ADR 13: Time-based alphanumeric id generation

Status

Accepted

Context

Current State

Payment Ids consist of a 9-digit alpha numeric portion. The orchestration is currently generating the number randomly. A non-random pattern is preferable, however the chance of collisions is very low.

The Request

The product ask is to generate only upper case alphanumeric characters for the 9-digit portion.

Problems

  • Moving to upper-case takes us from base 62 to base 36. Collisions will still be low, however could be 1-2 per month.
  • The random id pattern gives zero context into the ID, such as sequence or source.
  • A source system is still creating and originating payments for a time, so we can't control the upper or lower bounds.

Objectives

  • Add a partition or sequence to the ids. This could give us context to the time and or originating node.
  • Reduce or eliminate the chance of collisions.
  • Generate the id atomically.

Decision

The orchestration nodes will generate a 9-character Base36 ID structured as follows:

  • Timestamp (6 characters):
    • Encoded in Base36, representing the number of seconds since the custom epoch (2024).
    • This covers 60 years of operation, providing enough time granularity to ensure uniqueness across time.
  • Worker ID (1 character):
    • A single Base36 character uniquely identifies each worker node. This supports up to 36 nodes.
  • Counter (2 characters):
    • Each worker node will have a 2-character Base36 counter to differentiate IDs generated within the same second.
    • This counter supports 1,296 unique IDs per second for each worker node.

ID Format

[Timestamp][WorkerID][Counter]

Example

2KNQ8300Z
2KNQ83010
2KNQ83011
2KNQ83012
  • 2KNQ83: Represents the seconds since the epoch (January 1, 2022) in Base36 (6 characters).
  • 3: The worker ID (in this case, worker node 3).
  • 00Z, 010, 011, ...: The counter value for each generated ID (in Base36, using 2 characters).

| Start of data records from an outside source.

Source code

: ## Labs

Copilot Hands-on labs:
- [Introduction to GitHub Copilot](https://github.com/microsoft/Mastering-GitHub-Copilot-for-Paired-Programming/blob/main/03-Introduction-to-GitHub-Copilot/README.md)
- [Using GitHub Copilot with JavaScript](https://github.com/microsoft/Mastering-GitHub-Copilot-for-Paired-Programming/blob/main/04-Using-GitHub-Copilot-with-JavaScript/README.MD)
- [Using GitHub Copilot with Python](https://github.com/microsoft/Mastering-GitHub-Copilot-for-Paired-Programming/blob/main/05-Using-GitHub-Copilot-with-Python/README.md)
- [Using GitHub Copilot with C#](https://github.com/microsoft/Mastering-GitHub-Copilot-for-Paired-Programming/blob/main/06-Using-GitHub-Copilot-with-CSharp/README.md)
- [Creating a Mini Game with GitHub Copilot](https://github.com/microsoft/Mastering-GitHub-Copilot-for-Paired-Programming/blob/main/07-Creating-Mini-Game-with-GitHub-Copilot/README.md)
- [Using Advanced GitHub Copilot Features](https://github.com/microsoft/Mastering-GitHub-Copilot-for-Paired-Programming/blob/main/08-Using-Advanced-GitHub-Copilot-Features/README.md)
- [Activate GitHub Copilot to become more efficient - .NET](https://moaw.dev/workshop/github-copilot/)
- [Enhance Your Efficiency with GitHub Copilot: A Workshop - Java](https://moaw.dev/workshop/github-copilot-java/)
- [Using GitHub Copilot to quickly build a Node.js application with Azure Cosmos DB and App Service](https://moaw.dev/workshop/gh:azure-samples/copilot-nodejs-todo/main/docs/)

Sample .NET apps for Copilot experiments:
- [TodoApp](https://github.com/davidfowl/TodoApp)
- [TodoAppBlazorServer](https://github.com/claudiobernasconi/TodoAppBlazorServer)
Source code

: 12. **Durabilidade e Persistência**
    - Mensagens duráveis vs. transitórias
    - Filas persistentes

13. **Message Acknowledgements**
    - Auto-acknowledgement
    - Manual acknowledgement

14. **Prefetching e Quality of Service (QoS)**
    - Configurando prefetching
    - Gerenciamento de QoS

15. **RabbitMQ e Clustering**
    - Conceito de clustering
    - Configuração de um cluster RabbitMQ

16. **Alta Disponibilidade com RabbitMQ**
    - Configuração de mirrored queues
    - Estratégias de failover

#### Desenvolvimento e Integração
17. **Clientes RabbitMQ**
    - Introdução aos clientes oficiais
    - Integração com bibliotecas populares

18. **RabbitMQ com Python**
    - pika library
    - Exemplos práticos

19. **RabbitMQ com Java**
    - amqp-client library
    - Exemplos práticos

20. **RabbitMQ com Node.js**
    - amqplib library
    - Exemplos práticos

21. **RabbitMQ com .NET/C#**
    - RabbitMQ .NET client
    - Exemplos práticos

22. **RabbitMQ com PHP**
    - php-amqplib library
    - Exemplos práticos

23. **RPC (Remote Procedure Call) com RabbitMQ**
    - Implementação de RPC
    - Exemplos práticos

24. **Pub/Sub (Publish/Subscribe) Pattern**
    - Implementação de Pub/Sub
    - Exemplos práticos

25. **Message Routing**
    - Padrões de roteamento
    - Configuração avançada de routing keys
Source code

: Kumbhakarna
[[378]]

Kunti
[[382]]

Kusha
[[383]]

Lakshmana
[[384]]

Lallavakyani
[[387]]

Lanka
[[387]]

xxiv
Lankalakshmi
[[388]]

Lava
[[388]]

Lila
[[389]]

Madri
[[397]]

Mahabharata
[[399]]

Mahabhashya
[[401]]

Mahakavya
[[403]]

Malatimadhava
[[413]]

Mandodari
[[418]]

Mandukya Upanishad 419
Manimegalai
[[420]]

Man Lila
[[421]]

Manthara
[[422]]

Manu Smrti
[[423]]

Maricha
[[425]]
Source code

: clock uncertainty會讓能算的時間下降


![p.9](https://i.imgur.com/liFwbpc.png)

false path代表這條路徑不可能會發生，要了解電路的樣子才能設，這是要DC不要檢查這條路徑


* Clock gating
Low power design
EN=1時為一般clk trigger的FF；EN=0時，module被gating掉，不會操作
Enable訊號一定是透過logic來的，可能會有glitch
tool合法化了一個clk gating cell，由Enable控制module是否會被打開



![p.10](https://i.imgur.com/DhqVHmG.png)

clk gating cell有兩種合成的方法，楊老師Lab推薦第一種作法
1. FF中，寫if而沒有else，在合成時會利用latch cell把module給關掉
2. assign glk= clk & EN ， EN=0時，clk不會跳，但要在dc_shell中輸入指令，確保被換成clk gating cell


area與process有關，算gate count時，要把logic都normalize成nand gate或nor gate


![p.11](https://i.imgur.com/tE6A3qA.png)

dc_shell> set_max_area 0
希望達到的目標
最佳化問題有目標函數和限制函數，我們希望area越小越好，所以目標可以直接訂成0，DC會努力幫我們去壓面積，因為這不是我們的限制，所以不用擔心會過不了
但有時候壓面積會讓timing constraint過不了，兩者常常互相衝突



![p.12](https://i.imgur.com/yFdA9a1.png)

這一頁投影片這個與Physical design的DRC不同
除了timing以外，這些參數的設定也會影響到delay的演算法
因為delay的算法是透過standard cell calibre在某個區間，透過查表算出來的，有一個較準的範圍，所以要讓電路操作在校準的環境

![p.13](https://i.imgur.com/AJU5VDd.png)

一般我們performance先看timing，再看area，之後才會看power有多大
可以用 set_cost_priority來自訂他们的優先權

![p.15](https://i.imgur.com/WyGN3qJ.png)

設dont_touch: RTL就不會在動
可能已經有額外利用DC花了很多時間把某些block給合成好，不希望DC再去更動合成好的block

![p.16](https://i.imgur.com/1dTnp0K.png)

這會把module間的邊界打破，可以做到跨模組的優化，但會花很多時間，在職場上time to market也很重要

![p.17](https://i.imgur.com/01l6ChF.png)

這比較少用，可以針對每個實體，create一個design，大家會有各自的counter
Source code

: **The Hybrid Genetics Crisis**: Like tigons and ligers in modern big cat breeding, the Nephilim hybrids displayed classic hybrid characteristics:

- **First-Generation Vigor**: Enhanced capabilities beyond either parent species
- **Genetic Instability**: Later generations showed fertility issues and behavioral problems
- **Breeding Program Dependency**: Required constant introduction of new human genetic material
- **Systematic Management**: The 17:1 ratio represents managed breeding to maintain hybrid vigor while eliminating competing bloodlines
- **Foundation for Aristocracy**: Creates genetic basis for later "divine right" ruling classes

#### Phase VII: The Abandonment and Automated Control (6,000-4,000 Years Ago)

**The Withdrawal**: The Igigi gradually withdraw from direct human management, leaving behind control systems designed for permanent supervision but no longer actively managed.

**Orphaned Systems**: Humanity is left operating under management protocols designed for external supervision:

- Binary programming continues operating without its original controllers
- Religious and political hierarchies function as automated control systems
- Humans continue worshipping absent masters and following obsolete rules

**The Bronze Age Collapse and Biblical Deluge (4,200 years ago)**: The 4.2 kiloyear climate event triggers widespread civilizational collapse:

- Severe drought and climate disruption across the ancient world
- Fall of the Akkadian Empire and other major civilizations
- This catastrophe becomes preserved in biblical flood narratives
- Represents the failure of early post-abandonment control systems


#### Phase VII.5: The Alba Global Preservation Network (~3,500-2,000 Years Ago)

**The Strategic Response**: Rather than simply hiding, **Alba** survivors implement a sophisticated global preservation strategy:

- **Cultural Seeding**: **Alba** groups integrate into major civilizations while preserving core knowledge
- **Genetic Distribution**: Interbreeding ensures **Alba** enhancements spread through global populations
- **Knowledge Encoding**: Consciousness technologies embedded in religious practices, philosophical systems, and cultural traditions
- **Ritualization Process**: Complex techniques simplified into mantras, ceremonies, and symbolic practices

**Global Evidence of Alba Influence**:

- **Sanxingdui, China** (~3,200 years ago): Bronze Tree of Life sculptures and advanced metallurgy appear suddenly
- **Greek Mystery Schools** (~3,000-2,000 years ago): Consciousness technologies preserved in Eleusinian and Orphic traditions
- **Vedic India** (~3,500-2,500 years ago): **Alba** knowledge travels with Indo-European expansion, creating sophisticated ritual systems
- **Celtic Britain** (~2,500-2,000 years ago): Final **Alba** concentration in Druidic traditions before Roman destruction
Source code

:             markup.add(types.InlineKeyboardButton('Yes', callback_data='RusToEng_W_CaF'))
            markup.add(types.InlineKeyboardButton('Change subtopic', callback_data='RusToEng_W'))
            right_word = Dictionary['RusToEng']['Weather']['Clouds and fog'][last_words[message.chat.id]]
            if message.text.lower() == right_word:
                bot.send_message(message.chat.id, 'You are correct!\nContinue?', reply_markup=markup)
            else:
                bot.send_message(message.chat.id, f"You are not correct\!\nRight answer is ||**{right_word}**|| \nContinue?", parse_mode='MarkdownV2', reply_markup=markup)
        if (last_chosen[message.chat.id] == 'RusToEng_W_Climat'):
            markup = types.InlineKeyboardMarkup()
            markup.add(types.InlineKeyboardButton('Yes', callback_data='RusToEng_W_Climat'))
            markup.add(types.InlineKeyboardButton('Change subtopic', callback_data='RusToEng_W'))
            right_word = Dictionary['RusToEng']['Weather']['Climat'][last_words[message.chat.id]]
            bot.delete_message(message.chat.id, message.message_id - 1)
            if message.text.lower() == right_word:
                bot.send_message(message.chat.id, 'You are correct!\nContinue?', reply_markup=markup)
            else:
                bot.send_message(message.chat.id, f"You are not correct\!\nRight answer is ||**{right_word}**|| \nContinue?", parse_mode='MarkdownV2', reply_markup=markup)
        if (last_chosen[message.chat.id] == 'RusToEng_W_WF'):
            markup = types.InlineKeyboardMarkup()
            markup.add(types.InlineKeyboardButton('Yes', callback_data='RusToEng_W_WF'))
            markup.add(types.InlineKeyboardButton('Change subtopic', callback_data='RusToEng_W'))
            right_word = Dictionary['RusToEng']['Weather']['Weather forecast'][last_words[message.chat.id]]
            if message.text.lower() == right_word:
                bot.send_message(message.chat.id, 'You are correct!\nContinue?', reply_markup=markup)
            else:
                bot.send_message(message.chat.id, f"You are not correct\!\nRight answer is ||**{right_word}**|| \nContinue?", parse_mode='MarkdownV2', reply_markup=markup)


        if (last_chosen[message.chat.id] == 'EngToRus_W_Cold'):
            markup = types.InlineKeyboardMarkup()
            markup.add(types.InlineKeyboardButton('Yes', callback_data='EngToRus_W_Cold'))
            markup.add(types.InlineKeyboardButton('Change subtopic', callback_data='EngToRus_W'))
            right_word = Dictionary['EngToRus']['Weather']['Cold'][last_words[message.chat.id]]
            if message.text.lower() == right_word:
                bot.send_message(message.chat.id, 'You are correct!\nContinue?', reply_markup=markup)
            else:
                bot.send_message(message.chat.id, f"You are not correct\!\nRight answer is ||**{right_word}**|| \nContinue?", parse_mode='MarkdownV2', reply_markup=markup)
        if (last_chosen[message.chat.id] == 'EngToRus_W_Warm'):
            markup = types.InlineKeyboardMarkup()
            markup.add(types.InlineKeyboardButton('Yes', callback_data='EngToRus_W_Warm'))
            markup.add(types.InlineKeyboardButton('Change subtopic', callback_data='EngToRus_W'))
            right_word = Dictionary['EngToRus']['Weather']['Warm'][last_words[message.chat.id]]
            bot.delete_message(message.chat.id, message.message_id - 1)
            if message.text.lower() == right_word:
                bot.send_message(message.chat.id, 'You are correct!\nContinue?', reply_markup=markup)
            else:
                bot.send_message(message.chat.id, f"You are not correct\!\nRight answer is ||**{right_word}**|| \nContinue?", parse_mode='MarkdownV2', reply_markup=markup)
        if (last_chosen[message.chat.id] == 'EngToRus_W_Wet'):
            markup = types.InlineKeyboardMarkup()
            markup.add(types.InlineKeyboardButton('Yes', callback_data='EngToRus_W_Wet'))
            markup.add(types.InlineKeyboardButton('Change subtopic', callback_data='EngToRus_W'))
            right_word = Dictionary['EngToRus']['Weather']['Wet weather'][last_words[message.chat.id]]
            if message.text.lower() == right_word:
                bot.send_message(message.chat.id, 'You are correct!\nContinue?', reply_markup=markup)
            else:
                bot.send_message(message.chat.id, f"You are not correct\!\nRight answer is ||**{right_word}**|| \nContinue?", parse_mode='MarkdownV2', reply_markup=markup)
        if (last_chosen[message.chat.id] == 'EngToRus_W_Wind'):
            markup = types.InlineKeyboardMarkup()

A code sample provides a working example.

Consequences

Positive

  • The requirement to move to upper-alphanumeric will no longer affect the chance of collision.
  • The design ensures no collisions across 36 nodes generating up to 1,296 IDs per second per node.
  • Time-based partitioning provides sequential, non-adjacent IDs that are unique across the 60-year operational period.
  • Atomic generation at the node level ensures thread safety within each worker.
  • The ID will indicate the worker that created the record.

Negative

  • The 9-character limit constrains the number of worker nodes and IDs generated per second per worker. However, this is sufficient given the current system's requirements of generating 6 million IDs per month.
  • The complexity is higher than that of random generation.
  • We will still have a small chance of collision due to the existing ids.
    • A collision scenario should be tested to ensure minimal impact.
  • The worker limit of 36 is reasonable even for future load. If we need to exceed 36 workers, we have these options:
    • Route id creation to only 36 specific workers.
      • We only generate ids with outbound, for example.
    • Treat the 3 characters for worker + counter as a 16 bit integer as follows:
      • Allocate 6 bits for the Worker ID (64 possible workers).
      • Allocate 10 bits for the Counter (1,024 possible IDs per second per worker).

Also Considered

Generate in a SQL server proc

  • Prefer not to add more workload to SQL
  • We already generate in the app, so this is less invasive.

Perform a lookup to avoid collisions

  • Requires timing consideration for migrations
  • Affects archive efforts and would require storage of ranges that conflict with potential ids.
  • Doesn't seem worth the low collision risk that we will have.